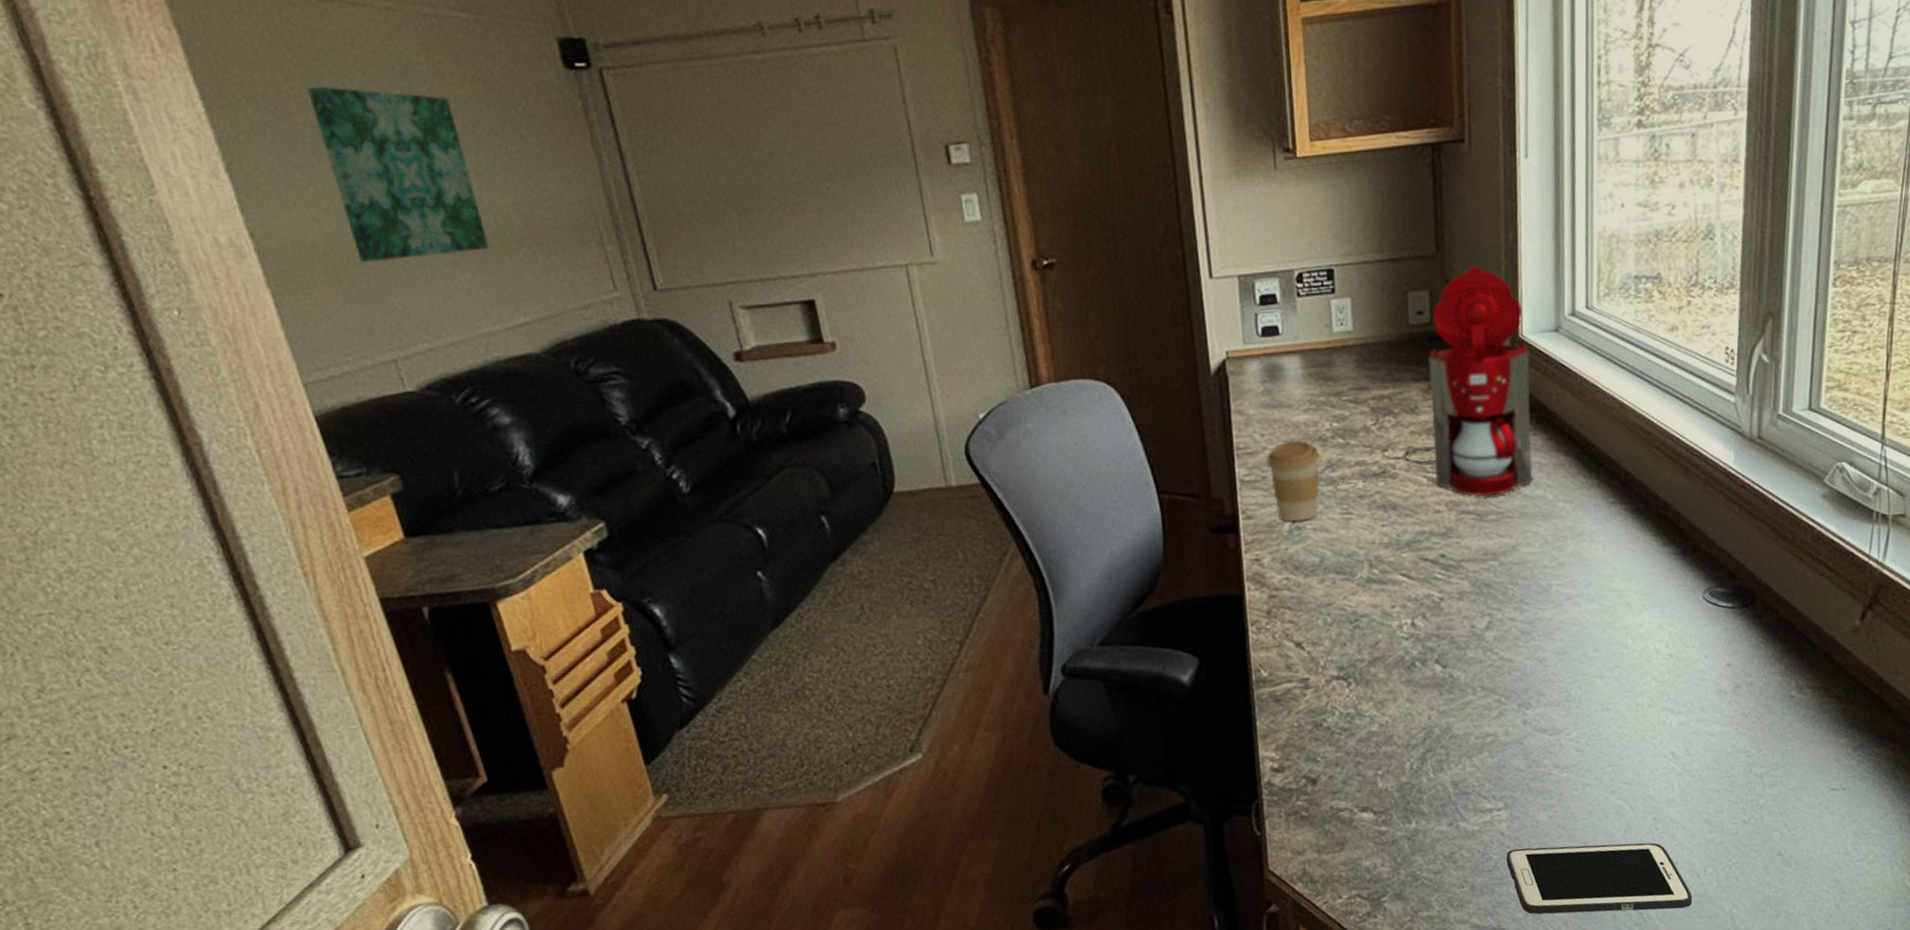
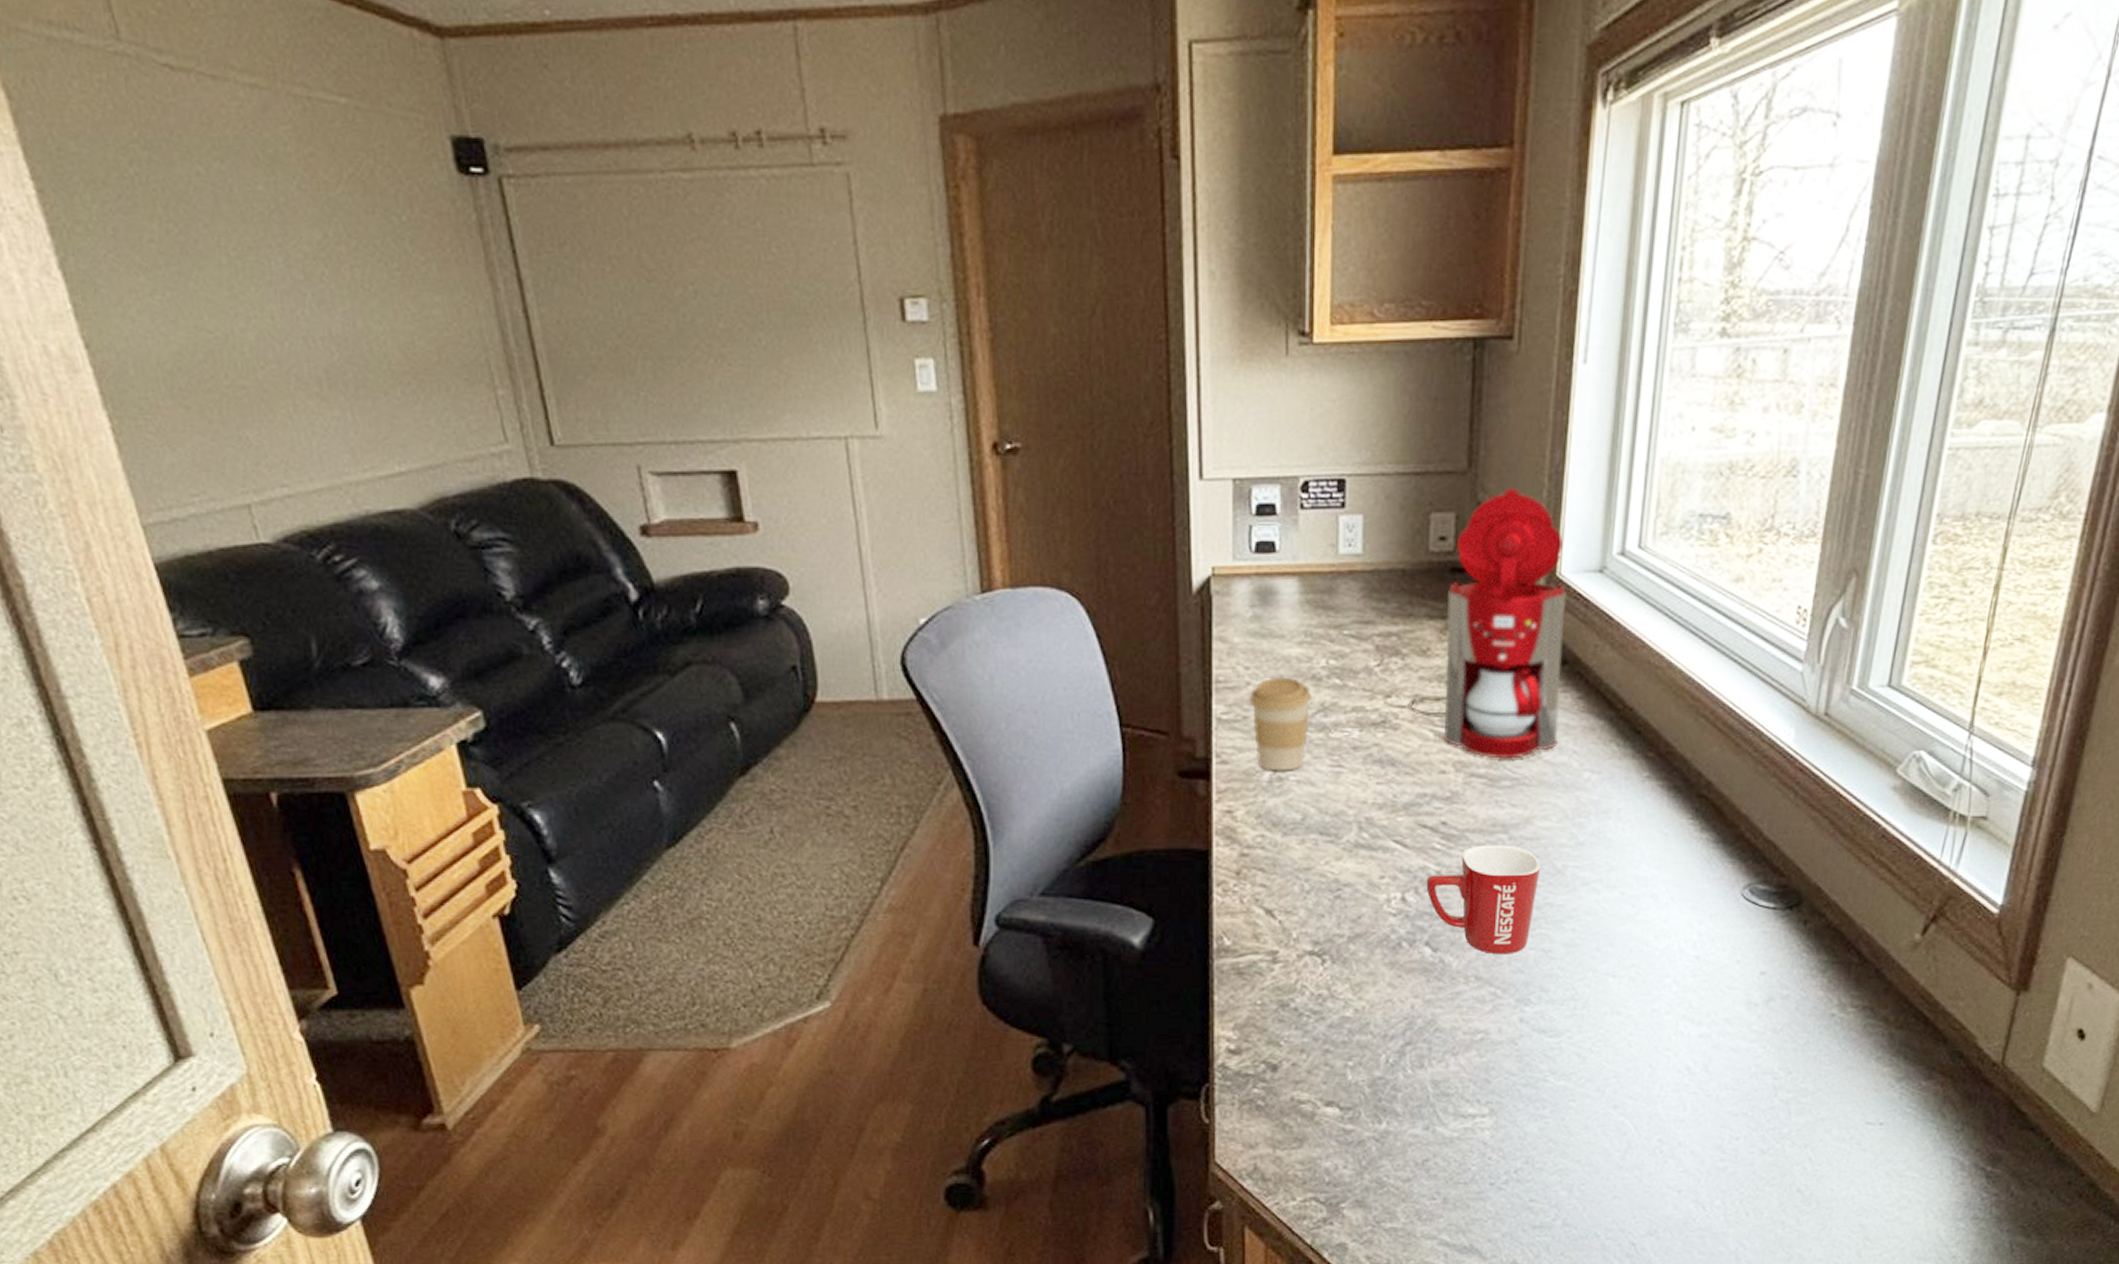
wall art: present [307,86,490,263] -> none [156,173,362,389]
mug: none [1431,570,1529,666] -> present [1426,845,1541,953]
cell phone: present [1506,842,1693,915] -> none [1486,1161,1695,1243]

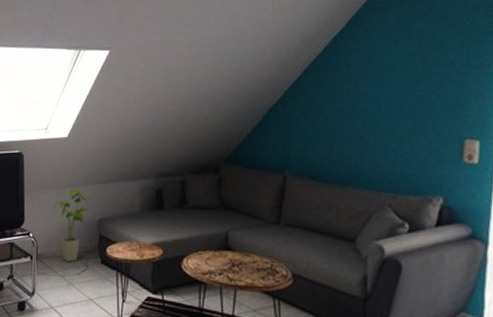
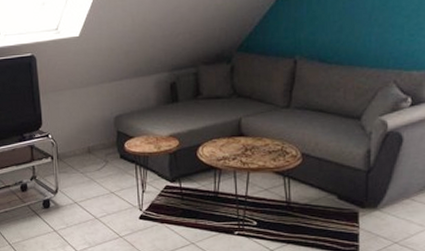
house plant: present [54,188,91,262] -> none [71,88,107,159]

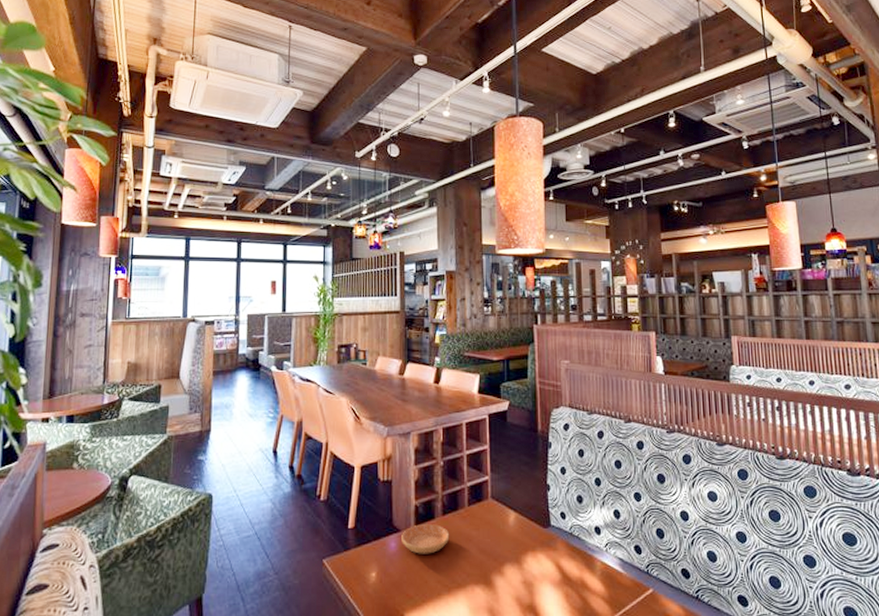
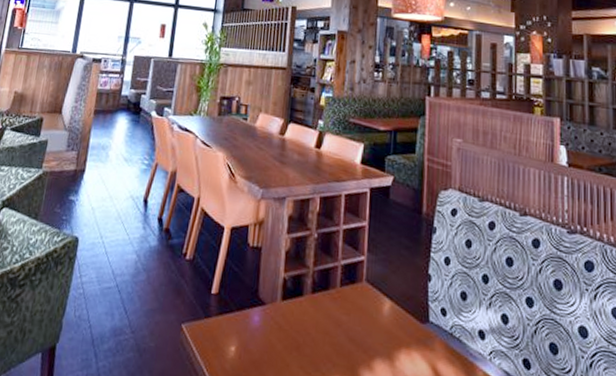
saucer: present [401,524,450,554] -> none [266,300,318,335]

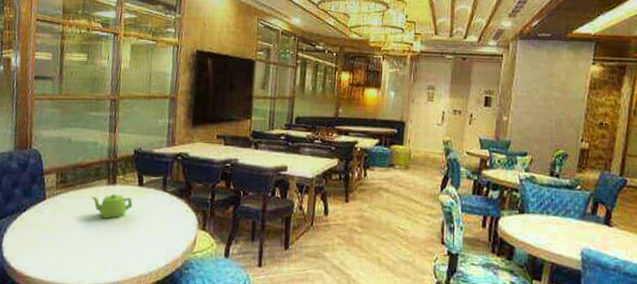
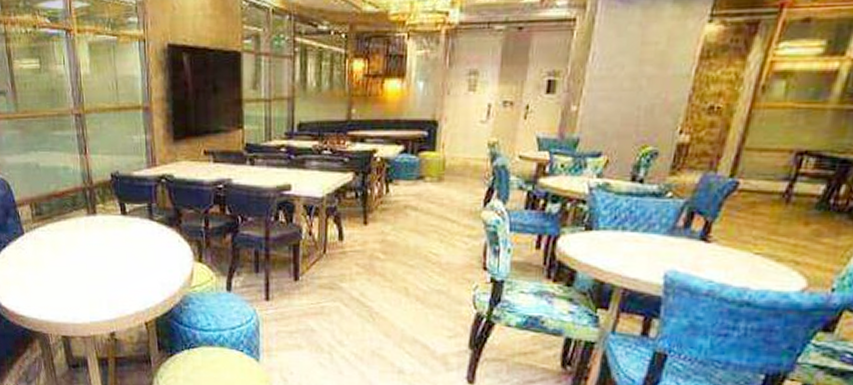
teapot: present [90,193,133,219] -> none [71,225,118,253]

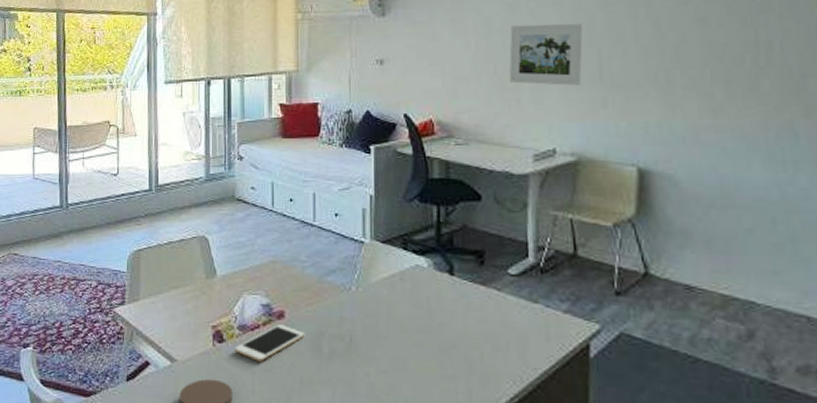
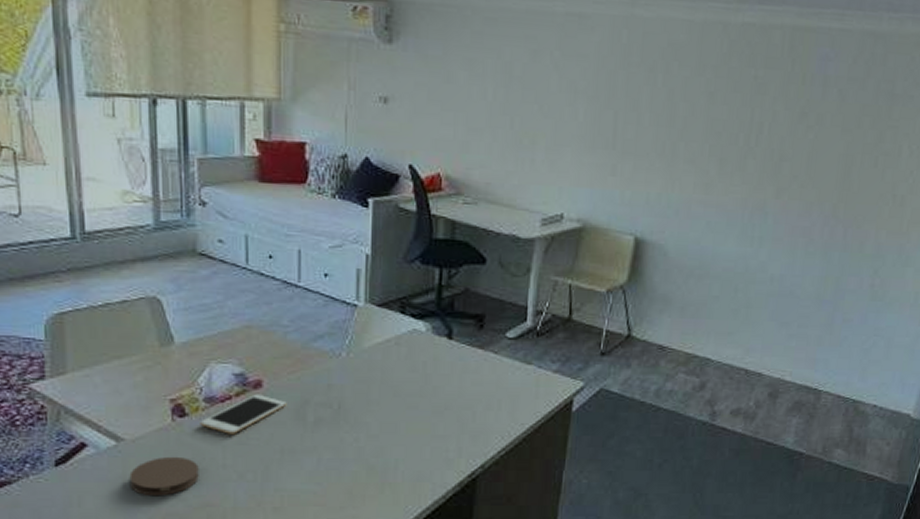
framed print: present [509,23,583,86] -> none [525,75,604,149]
◇ ◇ ◇
INSTRUCTIONS TO FOLLOW> Reproduce every line above as written, skipping pictures.

TASK OUTPUT>
wall art: present [307,86,490,263] -> none [156,173,362,389]
mug: none [1431,570,1529,666] -> present [1426,845,1541,953]
cell phone: present [1506,842,1693,915] -> none [1486,1161,1695,1243]

house plant: present [54,188,91,262] -> none [71,88,107,159]

saucer: present [401,524,450,554] -> none [266,300,318,335]

teapot: present [90,193,133,219] -> none [71,225,118,253]

framed print: present [509,23,583,86] -> none [525,75,604,149]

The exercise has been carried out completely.